Пан Станислав содрогнулся, представив, как к нему прикасается грязный моэль с остро отточенными ножами, каждый из которых длиной был отсюда аж до Вильни; вскочил со стула и потряс костылем, как Моисей скрижалью, люто глядя на Гурария.

— Шутишь, пся крев, свиная колбаса? Ну что ж: я тоже шутить умею. Эй, вы все, молчать, когда закон говорит! Менахем, утихомирь свою кодлу! А ты, Хрисанф, тех, кто не замолкнет, — плетьми, батогами пори!
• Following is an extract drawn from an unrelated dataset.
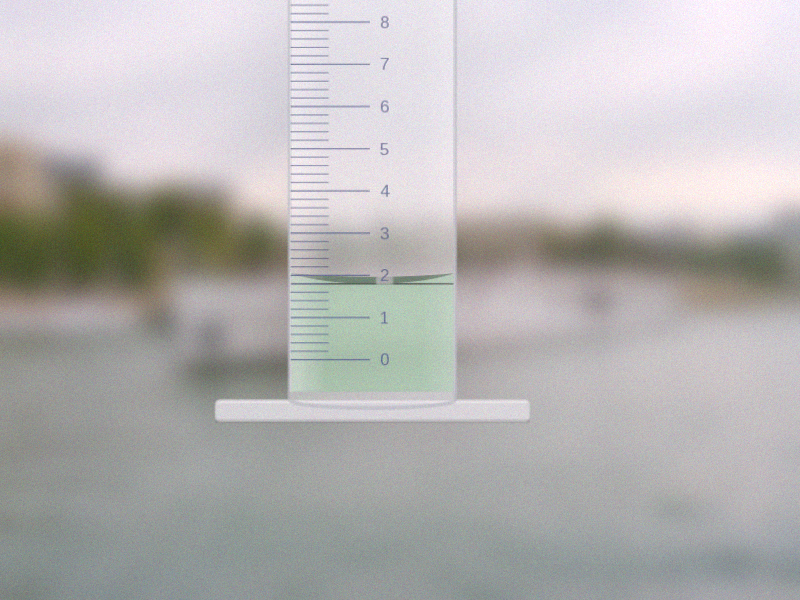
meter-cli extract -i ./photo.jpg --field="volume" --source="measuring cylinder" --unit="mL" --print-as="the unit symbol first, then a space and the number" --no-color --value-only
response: mL 1.8
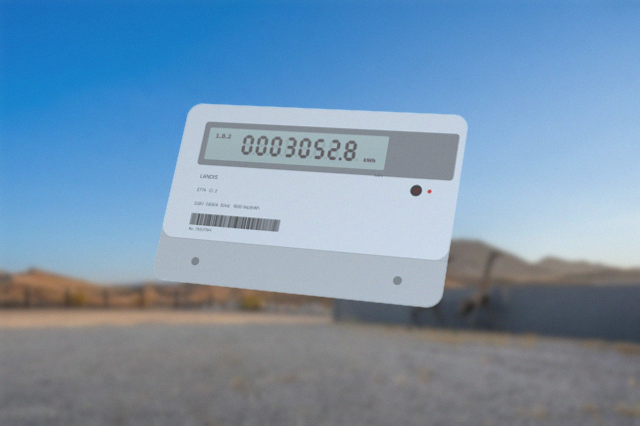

Он сорвал с головы полуразмотавшуюся чалму и, держа ее в левой руке, как прапор, а правой опираясь на саблю, то бишь на костыль, гордо вздернул голову и обрушил на ненавистную толпу громовую речь.

XI

— Ну, вот что, сучье вымя, пошутили, и хватит! Вы, может, думаете, что я сюда приехал краковяк с вами плясать? Нас с господином Кувшинниковым лично Александр Павлович и уездный городничий напутствовали на это дело, и я вам не спущу! Кто будет со мной в прятки играть, враз горячих выпишу! Для того мне и солдаты приданы!

Напоминание о солдатах заставило всех обернуться на ражего Хрисанфа, вокруг которого мрачно теснились его голодные подначальные. Почувство­вав общее внимание, Хрисанф не подвел. Он затуманился одичалым ликом, всклокочил бороду и задумчиво уставился вдаль, яко Навуходоносор, мечтаю­щий разрушить збышовскую синагогу, а общину во главе с Менахем-Мендлом увести в кандалах по Владимирскому тракту подальше от обетованной принеманской земли.